──────── DATA UNDER STUDY ────────

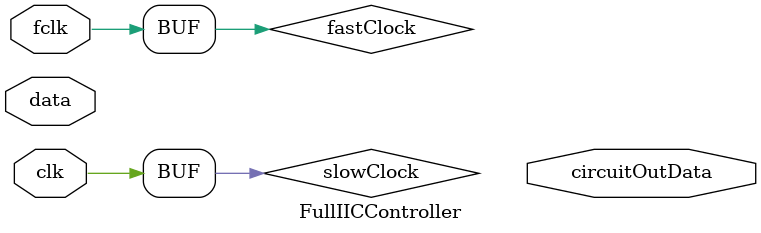
<source format=v>

module FullIICController(
		input 											  data,
		input 							 					clk,
		input 									  		  fclk,
		output reg	[7 : 0] 				 circuitOutData
    );
	 
	 wire slowClock ;
	 wire fastClock = fclk;
	 wire confirmSendSlow;
	 wire slowCounterOutput;
	 wire CounterThreshholdTriggered;
	 wire bitForParityCheck;
	 wire commInitBits;
	 wire scanCodeForChecking;
	 wire strobeEnable;
	 wire enableCheck;
	 wire parityDetected;
	 wire DATAOUT;
	 
	 assign slowClock = clk;
	 assign fastClock = fclk;
	
	 Counter #(4) SlowCounter(
			.controlClock		  	 (slowClock),
			.counterOutput(slowCounterOutput)
		);
	 
	 ThresholdTrigger sendData(
			.in(slowCounterOutput),
			.isGood(CounterThresholdTriggered),
		);
		
	 FastThresholdTrigger enableStrobe(
		.in(slowCounterOutput),
		.controlClock(fastClock),
		.isValid(strobeEnable)
    );
	
	 StrobeGeneratorWhenFull whatever(
		.controlClock(fastClock),
		.strobeEnable(strobeEnable),
		.validationStrobe(enableCheck)
		);
		
	 ParityChecker smhelse(
		.scanCodeForCheck(scanCodeForChecking),
		.parityCheckBit(bitForParityCheck),
		.validationSignal(parityDetected)
		);
		
	AsyncDebounceWithShiftRegister smh(
			.data(data),
			.clk(slowClock),
			.fclk(fastClock),
			.confirmSendData(CounterTresholdTriggered),
			.parityCheckBit(bitForParityCheck),
			.commInitBitsforChecking(commInitBits),
			.scanCode(scanCodeForChecking)
		);

	DataOutputRegister wtf(
			.controlClock(fastClock),
			.parityDetected(parityDetected),
			.strobeDetected(enableCheck),
			.scanCodeForBuffering(scanCodeForChecking),
			.interfaceDataOut(DATAOUT)
			);

endmodule 
</source>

────────

TO DO - Each line above should be printed again exactly, though the pictures should not be.

FINAL ANSWER -
<source format=v>

module FullIICController(
		input 											  data,
		input 							 					clk,
		input 									  		  fclk,
		output reg	[7 : 0] 				 circuitOutData
    );
	 
	 wire slowClock ;
	 wire fastClock = fclk;
	 wire confirmSendSlow;
	 wire slowCounterOutput;
	 wire CounterThreshholdTriggered;
	 wire bitForParityCheck;
	 wire commInitBits;
	 wire scanCodeForChecking;
	 wire strobeEnable;
	 wire enableCheck;
	 wire parityDetected;
	 wire DATAOUT;
	 
	 assign slowClock = clk;
	 assign fastClock = fclk;
	
	 Counter #(4) SlowCounter(
			.controlClock		  	 (slowClock),
			.counterOutput(slowCounterOutput)
		);
	 
	 ThresholdTrigger sendData(
			.in(slowCounterOutput),
			.isGood(CounterThresholdTriggered),
		);
		
	 FastThresholdTrigger enableStrobe(
		.in(slowCounterOutput),
		.controlClock(fastClock),
		.isValid(strobeEnable)
    );
	
	 StrobeGeneratorWhenFull whatever(
		.controlClock(fastClock),
		.strobeEnable(strobeEnable),
		.validationStrobe(enableCheck)
		);
		
	 ParityChecker smhelse(
		.scanCodeForCheck(scanCodeForChecking),
		.parityCheckBit(bitForParityCheck),
		.validationSignal(parityDetected)
		);
		
	AsyncDebounceWithShiftRegister smh(
			.data(data),
			.clk(slowClock),
			.fclk(fastClock),
			.confirmSendData(CounterTresholdTriggered),
			.parityCheckBit(bitForParityCheck),
			.commInitBitsforChecking(commInitBits),
			.scanCode(scanCodeForChecking)
		);

	DataOutputRegister wtf(
			.controlClock(fastClock),
			.parityDetected(parityDetected),
			.strobeDetected(enableCheck),
			.scanCodeForBuffering(scanCodeForChecking),
			.interfaceDataOut(DATAOUT)
			);

endmodule 
</source>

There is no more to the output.